Che cosa sta realmente chiedendo Zengen?
Ovviamente lui sa che la persona che è nella bara è morta. Quindi qual è la vera domanda? Forse è: “Che cosa accade dopo la morte?” o “Che cos’è la morte?” o “Che cosa accadrà di me dopo la morte?” o “Esiste veramente la morte?” o “Se quest’uomo è morto, allora che cos’è l’immortalità?”.

Forse il suo tormento interiore – quello che veramente gli sta a cuore, come il suo comportamento successivo dimostra – si sviluppò o si intensificò recitando il Sutra del Cuore: “…niente nasce e niente muore, niente è puro e niente è impuro, niente cresce o diminuisce. Niente deperisce e niente muore e non esiste né deperimento né morte”.
Che cosa vogliono dire queste parole?
Noi, come ogni praticante dello Zen, recitiamo tutti giorni questo grande Sutra. Bene, che cosa significano realmente queste parole?

Zengen era profondamente turbato dal problema della vita e della morte. Ma, in ultima analisi, non è così per tutti? Il nostro comune modo di vivere, tuttavia, nasconde l’ansia esistenziale con innumerevoli mezzi: cinema, televisione, video, computer, settimanali, quotidiani, shopping. Abbiamo a disposizione un numero talmente ampio, per non dire illimitato, di modi per distrarci, per non pensare, che dovremmo essere al riparo; ma non è così; le ansie esistenziali sono così forti che superano facilmente il muro dietro cui tentiamo di proteggerci.

+++

* _COMPITO ASSEGNATO_: Nel brano su Zengen, quali mezzi vengono elencati con cui il nostro comune modo di vivere nasconde l'ansia esistenziale?

* _DATI ARCHIVIATI_:
+++

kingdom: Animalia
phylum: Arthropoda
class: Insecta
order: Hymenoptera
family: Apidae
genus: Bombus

+++

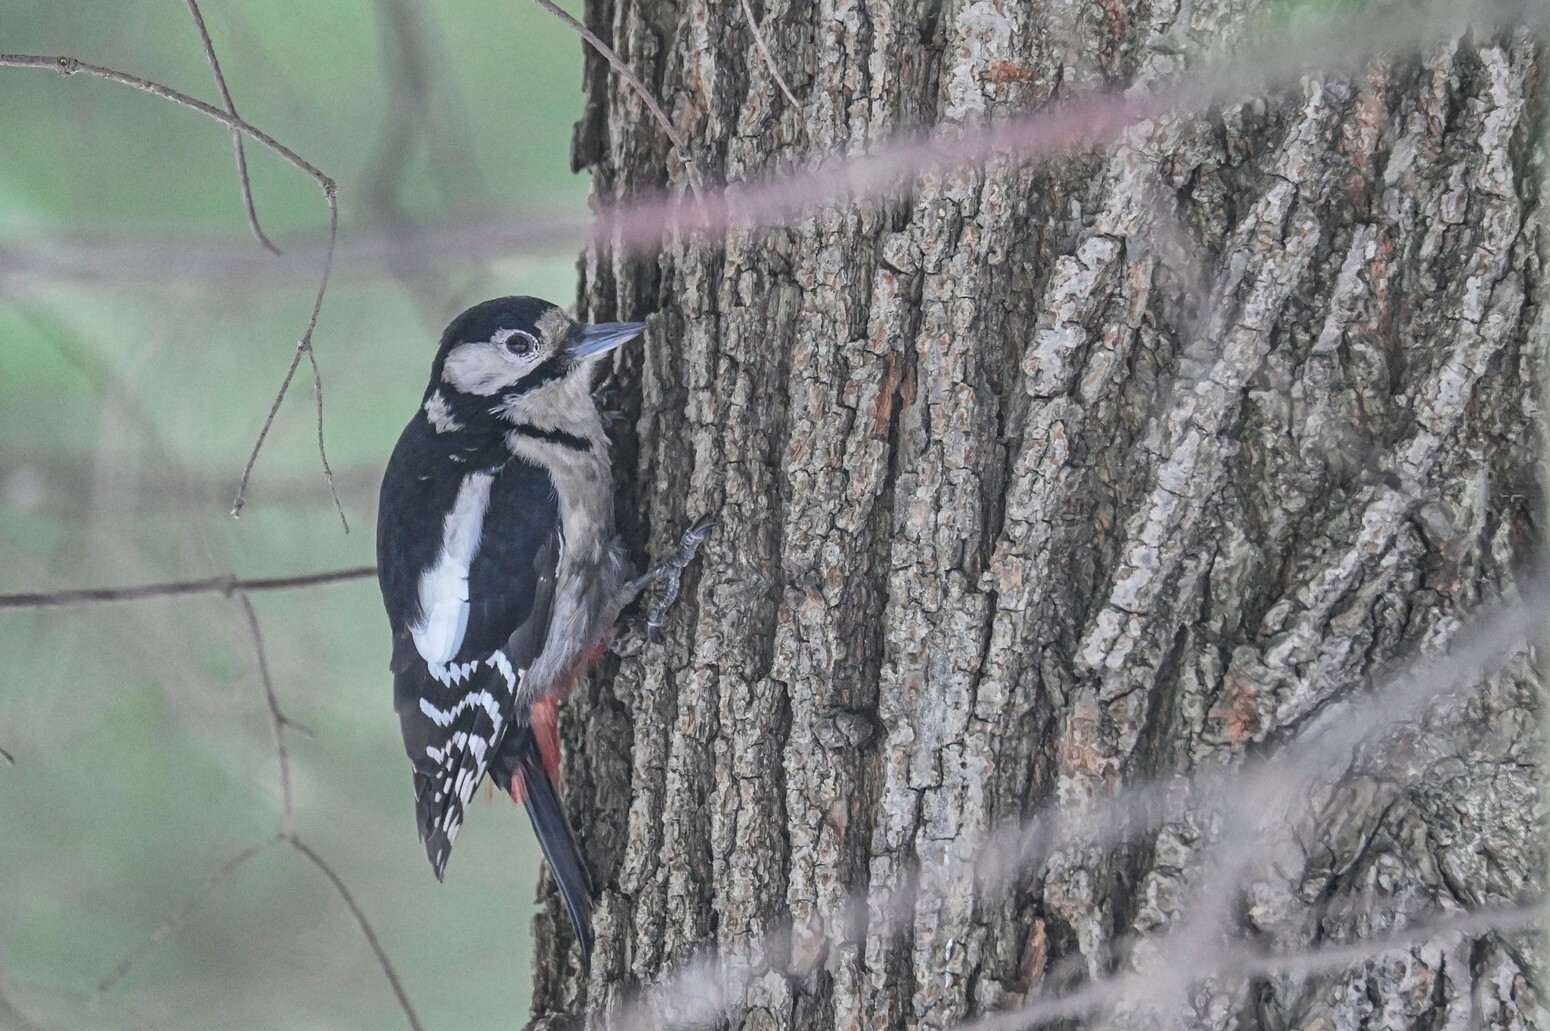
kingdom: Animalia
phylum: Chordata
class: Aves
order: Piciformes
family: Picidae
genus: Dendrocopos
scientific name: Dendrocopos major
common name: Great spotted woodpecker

+++

* _RISULTATO DELL'ESERCIZIO_: Cinema, televisione, video, computer, settimanali, quotidiani e shopping.